*Exercise*
Copy out, unchanged, everything from the start of the entries below down to the line containing "ناك شخص ما… في منصبه، شخص نرجسي لا يتبع", including that line.

↓↓↓

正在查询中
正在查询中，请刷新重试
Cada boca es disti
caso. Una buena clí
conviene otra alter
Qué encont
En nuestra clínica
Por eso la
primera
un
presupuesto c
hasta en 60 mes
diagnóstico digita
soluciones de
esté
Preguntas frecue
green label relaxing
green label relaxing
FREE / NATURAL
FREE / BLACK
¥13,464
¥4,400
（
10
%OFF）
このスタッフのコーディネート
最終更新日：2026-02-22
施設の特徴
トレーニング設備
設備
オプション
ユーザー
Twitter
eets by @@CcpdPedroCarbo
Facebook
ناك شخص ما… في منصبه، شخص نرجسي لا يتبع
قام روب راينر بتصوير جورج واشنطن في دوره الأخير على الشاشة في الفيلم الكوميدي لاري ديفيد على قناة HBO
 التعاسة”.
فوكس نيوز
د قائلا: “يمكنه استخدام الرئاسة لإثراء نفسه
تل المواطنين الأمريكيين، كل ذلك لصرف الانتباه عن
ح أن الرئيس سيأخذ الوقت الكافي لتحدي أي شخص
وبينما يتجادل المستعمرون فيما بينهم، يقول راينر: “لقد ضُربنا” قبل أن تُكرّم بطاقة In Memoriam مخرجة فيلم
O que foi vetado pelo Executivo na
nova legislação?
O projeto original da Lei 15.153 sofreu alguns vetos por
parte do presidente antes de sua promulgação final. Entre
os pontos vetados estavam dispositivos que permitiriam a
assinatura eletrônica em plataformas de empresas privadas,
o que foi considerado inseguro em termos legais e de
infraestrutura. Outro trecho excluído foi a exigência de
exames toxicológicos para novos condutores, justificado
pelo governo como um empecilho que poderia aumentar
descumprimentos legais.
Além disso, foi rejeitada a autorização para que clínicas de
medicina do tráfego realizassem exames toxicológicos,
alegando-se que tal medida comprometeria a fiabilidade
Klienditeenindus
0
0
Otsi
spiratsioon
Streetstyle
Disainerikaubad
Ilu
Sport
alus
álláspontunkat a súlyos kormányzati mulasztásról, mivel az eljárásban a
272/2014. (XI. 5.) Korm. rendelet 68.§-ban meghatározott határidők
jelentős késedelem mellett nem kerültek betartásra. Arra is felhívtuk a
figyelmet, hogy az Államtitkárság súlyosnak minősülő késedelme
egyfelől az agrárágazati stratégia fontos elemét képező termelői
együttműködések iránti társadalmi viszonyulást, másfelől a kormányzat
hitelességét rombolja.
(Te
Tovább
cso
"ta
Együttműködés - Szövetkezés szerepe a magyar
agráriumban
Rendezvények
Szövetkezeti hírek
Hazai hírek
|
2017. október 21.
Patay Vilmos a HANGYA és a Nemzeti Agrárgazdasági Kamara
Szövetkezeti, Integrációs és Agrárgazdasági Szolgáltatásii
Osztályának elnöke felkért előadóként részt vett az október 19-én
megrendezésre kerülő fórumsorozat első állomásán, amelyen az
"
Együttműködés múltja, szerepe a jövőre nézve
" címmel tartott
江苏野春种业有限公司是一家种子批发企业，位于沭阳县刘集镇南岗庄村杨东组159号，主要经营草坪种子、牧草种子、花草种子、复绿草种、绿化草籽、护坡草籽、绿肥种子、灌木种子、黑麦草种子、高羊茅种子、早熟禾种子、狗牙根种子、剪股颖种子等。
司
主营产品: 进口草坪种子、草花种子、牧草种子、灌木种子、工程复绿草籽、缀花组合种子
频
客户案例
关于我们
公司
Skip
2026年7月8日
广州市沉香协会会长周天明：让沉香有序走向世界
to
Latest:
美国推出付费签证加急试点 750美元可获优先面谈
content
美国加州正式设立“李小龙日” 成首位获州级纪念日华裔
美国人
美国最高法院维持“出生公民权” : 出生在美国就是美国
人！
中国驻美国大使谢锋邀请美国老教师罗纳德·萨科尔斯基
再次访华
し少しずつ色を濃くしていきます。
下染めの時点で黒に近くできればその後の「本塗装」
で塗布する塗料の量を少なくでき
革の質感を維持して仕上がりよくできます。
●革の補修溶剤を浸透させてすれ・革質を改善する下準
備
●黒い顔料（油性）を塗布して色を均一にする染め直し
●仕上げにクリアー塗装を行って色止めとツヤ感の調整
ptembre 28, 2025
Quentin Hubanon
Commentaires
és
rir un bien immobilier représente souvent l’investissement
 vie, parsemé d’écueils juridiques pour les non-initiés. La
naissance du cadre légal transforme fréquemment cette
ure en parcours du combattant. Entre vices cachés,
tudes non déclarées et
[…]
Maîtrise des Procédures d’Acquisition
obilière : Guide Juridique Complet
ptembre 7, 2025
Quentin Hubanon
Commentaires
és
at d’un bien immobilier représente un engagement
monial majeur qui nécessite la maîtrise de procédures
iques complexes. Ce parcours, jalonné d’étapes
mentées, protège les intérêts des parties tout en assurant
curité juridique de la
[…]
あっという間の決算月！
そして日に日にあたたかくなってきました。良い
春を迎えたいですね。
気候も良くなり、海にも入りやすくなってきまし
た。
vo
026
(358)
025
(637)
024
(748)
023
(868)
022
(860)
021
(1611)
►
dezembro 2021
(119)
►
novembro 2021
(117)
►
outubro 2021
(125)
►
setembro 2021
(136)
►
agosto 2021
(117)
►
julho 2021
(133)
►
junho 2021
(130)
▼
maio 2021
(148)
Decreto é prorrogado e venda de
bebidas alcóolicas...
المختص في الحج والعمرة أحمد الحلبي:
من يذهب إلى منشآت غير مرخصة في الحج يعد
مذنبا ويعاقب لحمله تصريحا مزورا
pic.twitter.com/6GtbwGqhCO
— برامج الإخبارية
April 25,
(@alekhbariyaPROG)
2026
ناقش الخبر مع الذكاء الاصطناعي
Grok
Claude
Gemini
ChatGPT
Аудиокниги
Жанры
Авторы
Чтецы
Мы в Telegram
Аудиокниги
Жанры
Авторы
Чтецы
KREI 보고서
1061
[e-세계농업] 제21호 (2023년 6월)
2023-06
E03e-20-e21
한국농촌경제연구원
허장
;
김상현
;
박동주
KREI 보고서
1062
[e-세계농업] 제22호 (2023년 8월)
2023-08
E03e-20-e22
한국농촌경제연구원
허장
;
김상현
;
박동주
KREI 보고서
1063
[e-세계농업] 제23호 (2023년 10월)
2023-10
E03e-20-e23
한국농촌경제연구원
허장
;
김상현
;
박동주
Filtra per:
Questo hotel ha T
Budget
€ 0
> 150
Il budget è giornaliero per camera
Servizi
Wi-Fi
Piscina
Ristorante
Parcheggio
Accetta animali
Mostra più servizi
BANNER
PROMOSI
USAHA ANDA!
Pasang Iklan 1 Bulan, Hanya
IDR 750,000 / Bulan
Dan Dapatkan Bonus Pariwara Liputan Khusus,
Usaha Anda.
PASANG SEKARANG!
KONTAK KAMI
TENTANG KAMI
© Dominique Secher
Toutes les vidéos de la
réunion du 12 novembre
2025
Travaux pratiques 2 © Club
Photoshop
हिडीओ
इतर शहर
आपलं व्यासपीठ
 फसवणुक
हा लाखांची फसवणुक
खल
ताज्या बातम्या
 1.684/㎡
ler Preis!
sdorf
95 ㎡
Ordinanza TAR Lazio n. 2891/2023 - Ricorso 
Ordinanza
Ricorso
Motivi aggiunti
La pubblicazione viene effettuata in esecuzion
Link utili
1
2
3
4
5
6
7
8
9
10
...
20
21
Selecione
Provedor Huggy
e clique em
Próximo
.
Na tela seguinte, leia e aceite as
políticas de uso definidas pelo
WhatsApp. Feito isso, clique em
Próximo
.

↑↑↑

*Finished exercise*
正在查询中
正在查询中，请刷新重试
Cada boca es disti
caso. Una buena clí
conviene otra alter
Qué encont
En nuestra clínica
Por eso la
primera
un
presupuesto c
hasta en 60 mes
diagnóstico digita
soluciones de
esté
Preguntas frecue
green label relaxing
green label relaxing
FREE / NATURAL
FREE / BLACK
¥13,464
¥4,400
（
10
%OFF）
このスタッフのコーディネート
最終更新日：2026-02-22
施設の特徴
トレーニング設備
設備
オプション
ユーザー
Twitter
eets by @@CcpdPedroCarbo
Facebook
ناك شخص ما… في منصبه، شخص نرجسي لا يتبع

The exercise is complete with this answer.